NACDS cited the following key developments in 2023:

  • In 2023, the Biden Administration extended to December 2024 most of the pharmacy access policies made possible during the COVID-19 pandemic by the temporary use of the federal Public Readiness and Emergency Preparedness Act (PREP Act).
  • In 2023, 53 bills enacted across 33 states have led to 121 policy changes consistent with one of these areas: making permanent the pharmacy access made possible by the PREP Act during the COVID-19 pandemic, expanding Americans’ access to other pharmacy services, or establishing or enhancing payment for pharmacy services.
  • 41 states now permanently allow pharmacy technicians to administer vaccinations – up from 14 states in September 2021.

NACDS president and CEO Steven Anderson said, “Just as the H1N1 outbreak led states to turn to pharmacists for vaccinations 15 years ago, the COVID-19 pandemic revealed a need and an opportunity to improve Americans’ access to other vital pharmacy services. The NACDS membership values our work with state partners and other stakeholders to advance policies to provide individuals with the pharmacy services they now rely on and expect.
“Looking forward to 2024, we will advocate that the states continue to update their policies, making the best use of the PREP Act extension which expires at the end of December 2024. Important opportunities for patient health and access to care exist in testing and treatment for an array of illnesses, and in testing and preventive care for HIV. Federally, it remains extremely important to enact the Equitable Community Access to Pharmacist Services Act (H.R. 1770/S. 2477) which would ensure that Americans with Medicare have access to certain pharmacist-provided vaccination, testing, and treatment services allowed under state policies.

“In addition, it must be consistently emphasized that PBM reform is needed to confront pharmaceutical middlemen tactics that are jeopardizing the very viability of pharmacies on which Americans rely.

“Improving Americans’ access to pharmacy services is not a pandemic issue and it is not a partisan issue. It is an issue that is essential to the present and to the future of health and wellness, and the American people see that clearly. Increasingly, federal and state policymakers are seeing that and acting on it, and NACDS will continue to work with our allies to help accelerate and broaden this extremely important work.”

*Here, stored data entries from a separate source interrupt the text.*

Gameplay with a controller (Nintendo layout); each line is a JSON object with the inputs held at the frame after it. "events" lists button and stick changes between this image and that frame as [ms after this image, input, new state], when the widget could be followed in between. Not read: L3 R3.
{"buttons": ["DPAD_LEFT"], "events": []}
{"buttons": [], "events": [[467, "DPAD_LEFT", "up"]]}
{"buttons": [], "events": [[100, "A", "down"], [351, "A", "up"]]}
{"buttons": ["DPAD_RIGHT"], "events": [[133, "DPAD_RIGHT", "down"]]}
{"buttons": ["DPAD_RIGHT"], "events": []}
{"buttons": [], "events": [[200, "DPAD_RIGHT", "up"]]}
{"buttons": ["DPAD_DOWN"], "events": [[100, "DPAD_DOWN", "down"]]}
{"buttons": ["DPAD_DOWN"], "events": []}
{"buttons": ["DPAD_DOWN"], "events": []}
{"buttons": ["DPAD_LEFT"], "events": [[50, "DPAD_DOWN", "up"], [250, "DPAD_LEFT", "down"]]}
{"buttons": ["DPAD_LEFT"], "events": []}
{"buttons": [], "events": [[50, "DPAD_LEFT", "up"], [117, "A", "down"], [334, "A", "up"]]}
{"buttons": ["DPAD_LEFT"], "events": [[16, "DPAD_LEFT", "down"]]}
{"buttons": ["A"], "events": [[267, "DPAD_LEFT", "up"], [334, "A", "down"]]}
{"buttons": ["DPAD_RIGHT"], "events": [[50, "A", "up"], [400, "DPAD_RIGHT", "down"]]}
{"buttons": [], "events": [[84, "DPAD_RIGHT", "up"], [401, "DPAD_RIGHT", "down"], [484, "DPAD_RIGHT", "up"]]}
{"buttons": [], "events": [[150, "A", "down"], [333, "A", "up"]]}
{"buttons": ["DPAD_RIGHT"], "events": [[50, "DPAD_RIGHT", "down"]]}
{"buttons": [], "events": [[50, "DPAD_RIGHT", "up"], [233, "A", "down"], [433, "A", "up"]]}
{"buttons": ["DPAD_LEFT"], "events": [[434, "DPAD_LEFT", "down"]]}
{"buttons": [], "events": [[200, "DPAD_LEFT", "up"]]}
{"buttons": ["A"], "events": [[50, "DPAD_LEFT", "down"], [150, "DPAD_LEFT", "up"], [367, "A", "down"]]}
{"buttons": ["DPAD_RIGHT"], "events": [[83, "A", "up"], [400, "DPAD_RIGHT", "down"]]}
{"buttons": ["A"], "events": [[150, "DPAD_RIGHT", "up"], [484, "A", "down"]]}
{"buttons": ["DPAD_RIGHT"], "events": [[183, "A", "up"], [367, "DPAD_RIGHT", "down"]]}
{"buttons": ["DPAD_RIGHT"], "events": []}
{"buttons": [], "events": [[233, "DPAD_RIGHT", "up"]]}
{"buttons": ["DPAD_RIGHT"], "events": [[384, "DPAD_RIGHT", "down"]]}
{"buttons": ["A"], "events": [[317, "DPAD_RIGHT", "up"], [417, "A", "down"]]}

A poll of American adults conducted by Morning Consult and commissioned by NACDS from October 25-30, 2023, found that:

  • 85% say it is easy to access pharmacies – the highest accessibility rating among healthcare professionals and destinations tested.
  • 81% say it is important for their state to update its policies to ensure patients permanently have the same access to pharmacy vaccination, testing, and treatment services that were available during the COVID-19 pandemic.
  • 74% support pharmacists testing for and treating common illnesses like flu and COVID-19, and 70% support pharmacists testing for and treating common minor conditions such as strep throat and urinary tract infections.
  • 71% support pharmacists administering HIV tests at pharmacies; 65% support pharmacists prescribing preventative medication (called PrEP) to those who are seeking to prevent HIV ahead of potential exposure; 67% support pharmacists prescribing preventative medication (called PEP) to those who have possibly been exposed to HIV.

The poll was conducted from October 25-30, 2023, among a national sample of 10,031 adults. The interviews were conducted online and the data were weighted to approximate a target sample of adults based on age, race/ethnicity, gender, educational attainment, and region. Results from the full survey have a margin of error of plus or minus 1 percentage point.